“La humanidad que desprende su obra es una cualidad a la que no desea renunciar, porque la escultura le otorga el poder de convertir la materia en un organismo con vida propia. Su escultura tiene el don de convertir el objeto en sujeto, por medio de una alteración semántica que nos permite ver “seres” en lugar de materia inerte.

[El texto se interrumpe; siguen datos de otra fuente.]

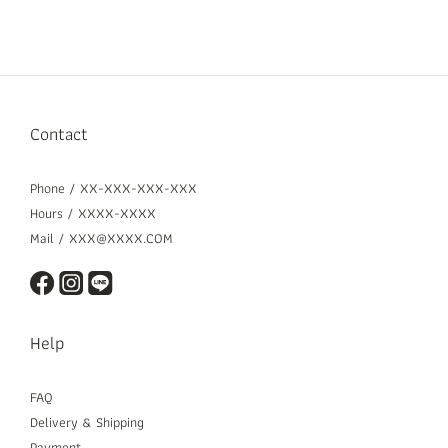
Contact
Phone / XX-XXX-XXX-XXX
Hours / XXXX-XXXX
Mail / XXX@XXXX.COM
Help
FAQ
Delivery & Shipping
Payment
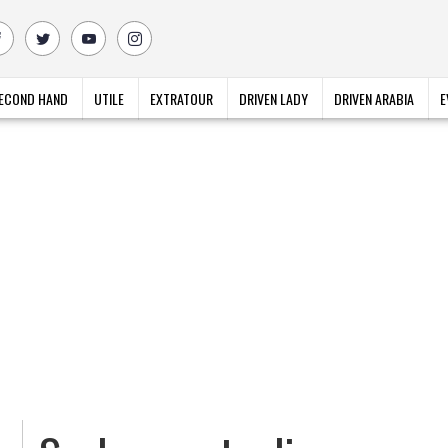
ECOND HAND
UTILE
EXTRATOUR
DRIVEN LADY
DRIVEN ARABIA
E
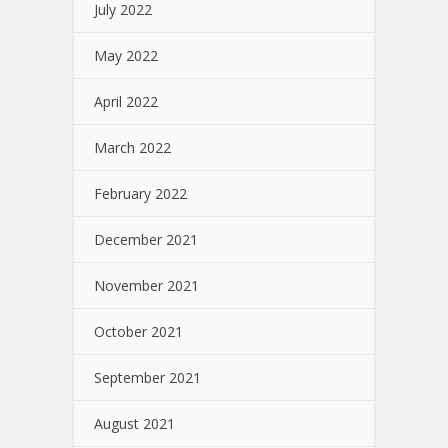
July 2022
May 2022
April 2022
March 2022
February 2022
December 2021
November 2021
October 2021
September 2021
August 2021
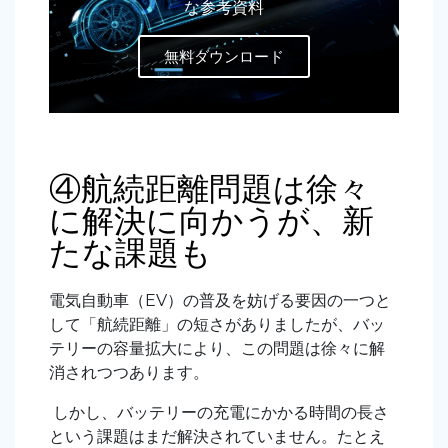
な参考資料
無料ダウンロード
④航続距離問題は徐々
に解決に向かうが、新
たな課題も
電気自動車（EV）の普及を妨げる要因の一つと
して「航続距離」の短さがありましたが、バッ
テリーの容量拡大により、この問題は徐々に解
消されつつあります。
しかし、バッテリーの充電にかかる時間の長さ
という課題はまだ解決されていません。たとえ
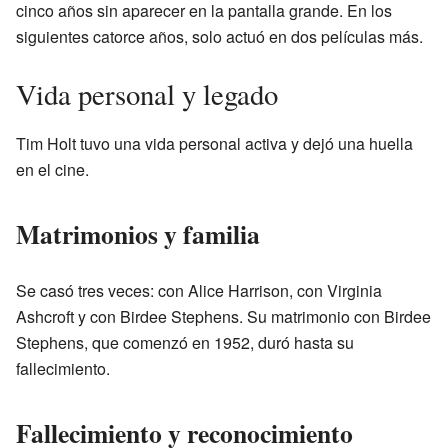
cinco años sin aparecer en la pantalla grande. En los
siguientes catorce años, solo actuó en dos películas más.
Vida personal y legado
Tim Holt tuvo una vida personal activa y dejó una huella
en el cine.
Matrimonios y familia
Se casó tres veces: con Alice Harrison, con Virginia
Ashcroft y con Birdee Stephens. Su matrimonio con Birdee
Stephens, que comenzó en 1952, duró hasta su
fallecimiento.
Fallecimiento y reconocimiento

Para realizar este salto desde el objeto hacia el sujeto, la materia se transforma en “alguien” dotado de capacidad narrativa, capaz de hilvanar un discurso.

Walter Benjamín decía que el aura “es el acto de prestar una mirada a lo inanimado”. “Sentir el aura de una cosa –añade– consiste en otorgarle el poder de levantar los ojos y de lanzar un grito o un suspiro.” Jordi Cases, durante el proceso de creación, dota a la materia de esa aura de que habla Walter Benjamin.

Independientemente del significado que podamos atribuir a cada pieza, cada una de ellas “es”. Gracias a sus diversas cualidades plásticas, cada obra asume su papel de “ser”, de volumen parlante que nos hace partícipes del mundo poético y terrenal propio. Cada una de ellas nos tiende lazos que nos ayudan a curar nuestras heridas abiertas por la soledad y la incomunicación. Esa es una de las cualidades que nos hacen valorar y amar el arte, y distinguir entre una obra de arte y un volumen bien modelado. Y estas piezas que generosamente nos ofrece Cases no sólo nos hablan, sino que también nos escuchan. Y se dejan “ser” lo que nosotros queramos que “sean”.

Nunca la piedra y el metal resultan tan dúctiles como cuando se convierten en escultura: adoptando la forma del pensamiento y el sentimiento del autor y dejando que nuestra razón y nuestro espíritu se cobijen bajo esas formas.”